The change would save trillions of dollars in scheduled expenditures and solve Social Security's long-term deficit, but at a cost. According to the Social Security Administration's chief actuary, a middle-class worker retiring in 2022 would see guaranteed benefits cut by 9.9 percent. By 2042, average monthly benefits for middle- and high-income workers would fall by more than a quarter. A retiree in 2075 would receive 54 percent of the benefit now promised.

"No decision has been made, but the administration is clearly leaning in that direction," said Michael Tanner, director of the libertarian Cato Institute's Project on Social Security Choice. "I don't think anything else is seriously on the table."

A former senior administration official who recently discussed Social Security strategy with Bush aides said the change in the indexing formula "is assumed to be a part of any final solution."

"You've got the bitter medicine of changing the indexing, but to go along with that you've got the sweetener of the accounts," the former official said.

"There will be price indexing," said John Rother, policy director of AARP, the powerful seniors lobby.
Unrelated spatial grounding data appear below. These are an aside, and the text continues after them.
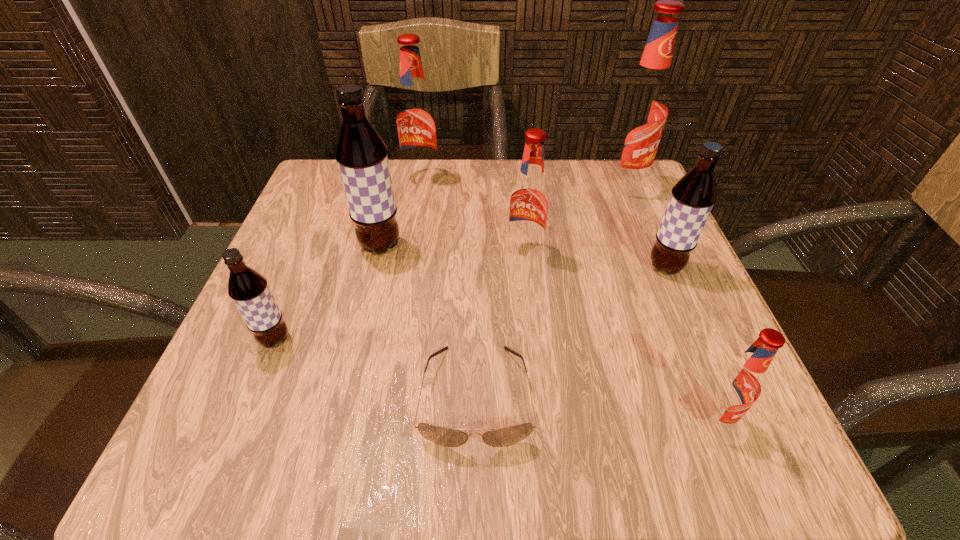
Image resolution: width=960 pixels, height=540 pixels. In order to click on the biggest red root beer in this screenshot , I will do `click(641, 113)`.

Where is `the tallest object`? the tallest object is located at coordinates (641, 113).

Find the location of a particular element. the leftmost red root beer is located at coordinates (416, 118).

I want to click on the biggest brown root beer, so click(361, 155).

Identify the location of the third farthest red root beer. This screenshot has height=540, width=960. (529, 200).

Where is `the fourth root beer from right to left`? the fourth root beer from right to left is located at coordinates (529, 200).

The image size is (960, 540). Find the location of `the second biggest brown root beer`. the second biggest brown root beer is located at coordinates tap(693, 196).

You are a GUI agent. You are given a task and a screenshot of the screen. Output one action in this format:
    pyautogui.click(x=<x>, y=<y>)
    Task: Click on the leftmost brown root beer
    This screenshot has width=960, height=540.
    Given the screenshot: What is the action you would take?
    pyautogui.click(x=249, y=290)

Where is `the nearest brown root beer`? The image size is (960, 540). the nearest brown root beer is located at coordinates (249, 290).

Where is `the smallest red root beer`? This screenshot has width=960, height=540. the smallest red root beer is located at coordinates (738, 384).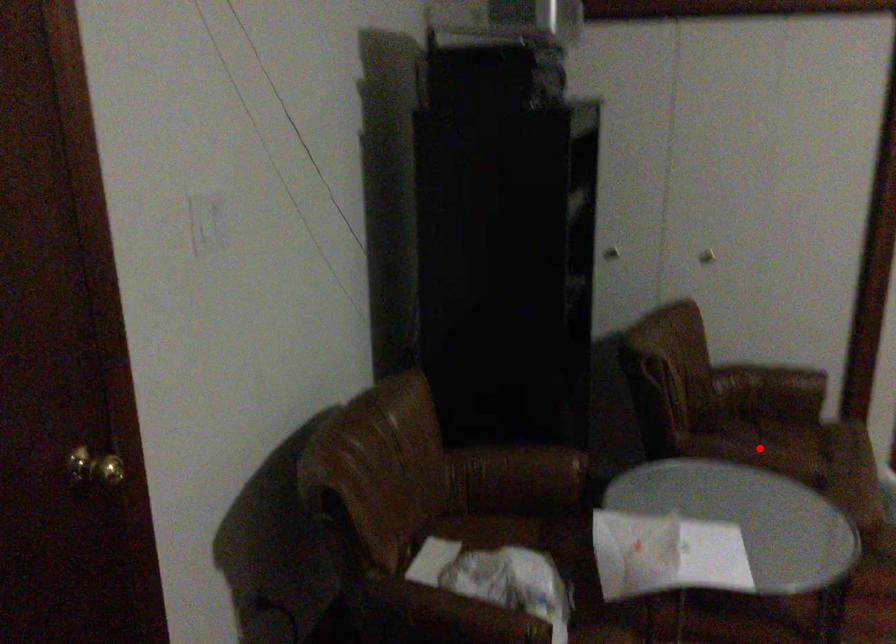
The White House has been slowly building the case for the change. Last year's Economic Report of the President, written by the Council of Economic Advisers and signed by Bush, uses the Social Security commission's primary proposal to advocate overhauling the retirement system. Last month, the council's chairman, N. Gregory Mankiw, fingered the current system of "wage indexing" as a primary culprit for Social Security's problems.

"A person with average wages retiring at age 65 this year gets an annual benefit of about $14,000, but a similar person retiring in 2050 is scheduled to get over $20,000 in today's dollars," Mankiw said in a speech at the American Enterprise Institute. "In other words, even after adjusting for inflation, a typical person's benefits are scheduled to rise by over 40 percent."